The AI industry just got a reality check. Private company defaults are hitting 9.2%, the highest in years. Venture capital firm Lux recently sent out a message that basically boils down to: stop trusting handshake deals with your compute providers. Get it in writing. Better yet, get it somewhere that doesn’t depend on a provider at all.
That’s where a Spanish startup called Multiverse Computing enters the picture. While the AI world obsesses over bigger, faster models running in sprawling data centers, Multiverse is doing something different. It’s taking those massive models, squeezing them down until they fit on your phone, and asking whether we actually need the cloud for everything.
The timing feels less like a coincidence and more like a reckoning.
When the Cloud Becomes a Liability
Here’s the problem nobody talks about enough: every AI model running in the cloud is a dependency. You’re betting your business on someone else’s infrastructure not failing, not getting hacked, and not deciding to charge you triple next quarter. The bigger your reliance on external compute, the bigger your risk.
Multiverse is positioning edge AI as an antidote to that fragility. Their new CompactifAI API portal went live recently, giving developers direct access to compressed models without having to go through AWS or any other middleman. The models are small enough to run locally, which means no data center dependency, no latency nightmares, and crucially, no counterparty risk.
The company has already proven it can compress serious models. They’ve worked with OpenAI, Meta, DeepSeek, and Mistral AI to shrink their systems down. Their latest creation, HyperNova 60B 2602, is built from OpenAI’s publicly available gpt-oss-120b but allegedly runs faster and cheaper than the original.
That’s not just a tech flex. That’s a fundamental shift in how we might think about deploying AI.
The Privacy Angle Gets Real
CompactifAI launched as a consumer chat app, kind of like ChatGPT but with a twist. It runs a model called Gilda locally on your device, no cloud required. You get to ask questions, get answers, and your data never leaves your phone. It’s genuinely appealing for anyone who’s gotten tired of wondering where their conversation data ends up.
But there’s a catch, because there always is. Your phone needs enough RAM and storage. Older iPhones? They don’t qualify. When that happens, the app (which uses a wonderfully nerdy routing system named Ash Nazg after the One Ring) switches to cloud models and you lose the privacy benefit entirely.
The app itself is still tiny, with fewer than 5,000 downloads in the past month. That’s not necessarily a failure though. It’s more like a proof of concept, a way to show what’s possible. The real target market is businesses.

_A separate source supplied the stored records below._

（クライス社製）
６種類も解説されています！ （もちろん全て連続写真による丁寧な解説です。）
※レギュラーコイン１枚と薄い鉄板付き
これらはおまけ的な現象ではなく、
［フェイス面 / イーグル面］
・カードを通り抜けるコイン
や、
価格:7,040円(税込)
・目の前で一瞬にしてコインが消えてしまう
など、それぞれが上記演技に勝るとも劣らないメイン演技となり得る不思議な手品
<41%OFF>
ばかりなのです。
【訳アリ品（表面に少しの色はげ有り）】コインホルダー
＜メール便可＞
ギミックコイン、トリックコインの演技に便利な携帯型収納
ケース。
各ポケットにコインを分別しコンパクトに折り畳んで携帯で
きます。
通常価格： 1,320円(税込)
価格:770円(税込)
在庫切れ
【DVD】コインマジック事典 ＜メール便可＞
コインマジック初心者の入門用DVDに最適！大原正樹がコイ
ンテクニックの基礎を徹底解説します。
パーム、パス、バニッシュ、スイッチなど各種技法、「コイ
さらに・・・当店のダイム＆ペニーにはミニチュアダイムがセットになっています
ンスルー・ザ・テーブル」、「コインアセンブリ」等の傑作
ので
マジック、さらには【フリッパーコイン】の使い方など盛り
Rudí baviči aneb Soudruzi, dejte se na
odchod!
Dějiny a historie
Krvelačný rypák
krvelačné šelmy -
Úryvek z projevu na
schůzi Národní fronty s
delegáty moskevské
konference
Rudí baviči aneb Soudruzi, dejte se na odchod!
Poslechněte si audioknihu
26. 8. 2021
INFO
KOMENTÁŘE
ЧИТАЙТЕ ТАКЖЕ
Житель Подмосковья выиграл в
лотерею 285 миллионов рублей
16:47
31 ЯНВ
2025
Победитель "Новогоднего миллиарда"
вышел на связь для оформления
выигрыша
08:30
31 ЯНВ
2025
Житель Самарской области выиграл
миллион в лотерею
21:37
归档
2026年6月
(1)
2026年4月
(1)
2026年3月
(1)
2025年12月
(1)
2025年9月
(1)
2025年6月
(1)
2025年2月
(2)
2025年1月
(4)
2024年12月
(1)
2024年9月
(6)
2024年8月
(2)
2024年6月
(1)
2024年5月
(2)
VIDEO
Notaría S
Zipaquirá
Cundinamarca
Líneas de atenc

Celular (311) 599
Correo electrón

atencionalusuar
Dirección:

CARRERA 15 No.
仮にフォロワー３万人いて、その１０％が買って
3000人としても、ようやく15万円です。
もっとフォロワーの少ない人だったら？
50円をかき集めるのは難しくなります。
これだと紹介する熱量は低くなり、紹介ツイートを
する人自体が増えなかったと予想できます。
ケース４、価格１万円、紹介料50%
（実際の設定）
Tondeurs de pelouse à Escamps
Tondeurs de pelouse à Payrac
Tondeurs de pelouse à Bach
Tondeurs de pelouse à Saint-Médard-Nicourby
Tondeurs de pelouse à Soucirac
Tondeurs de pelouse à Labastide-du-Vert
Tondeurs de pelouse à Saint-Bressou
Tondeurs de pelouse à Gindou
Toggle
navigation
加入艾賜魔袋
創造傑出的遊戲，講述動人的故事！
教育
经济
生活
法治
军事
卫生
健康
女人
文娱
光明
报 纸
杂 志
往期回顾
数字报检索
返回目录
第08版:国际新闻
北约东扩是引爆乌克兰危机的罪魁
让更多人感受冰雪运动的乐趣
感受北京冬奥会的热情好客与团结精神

Where the Money Actually Is
Multiverse already counts over 100 customers, including the Bank of Canada, Bosch, and Iberdrola. Those aren’t exactly household names for everyone, but they’re the kind of organizations that care deeply about control, security, and cost efficiency. They’re also the kind that will pay for it.
And they might be paying more soon. The company raised $215 million in Series B funding last year and is now rumored to be raising around 500 million euros at a valuation exceeding 1.5 billion euros. That’s serious money for what still feels like an under-the-radar player in the AI world.
The use cases matter here. Imagine embedding AI in drones, satellites, or industrial equipment where cloud connectivity is either unreliable or completely unavailable. Edge models aren’t just cost-cutting measures then. They’re actually the only option that works.
The Bigger Picture
What’s happening with Multiverse is part of a larger trend that feels inevitable in retrospect. When you can run useful AI models locally, you stop being entirely beholden to cloud providers. When you stop being beholden to cloud providers, the entire economics of AI deployment change.
Mistral just released Mistral Small 4, optimized for everything from chat to coding to autonomous workflows. They’re also releasing a system called Forge that lets enterprises build custom smaller models and decide what tradeoffs matter for their use case. Even Apple Intelligence made this move by combining on-device and cloud models rather than going all-in on one approach.
The gap between what small models can do and what massive language models can do keeps narrowing. That’s not just good news for efficiency advocates. It’s potentially destabilizing for anyone betting their business model on the idea that bigger always wins.
The real question isn’t whether edge AI will matter. It’s whether cloud providers have already woken up to the threat.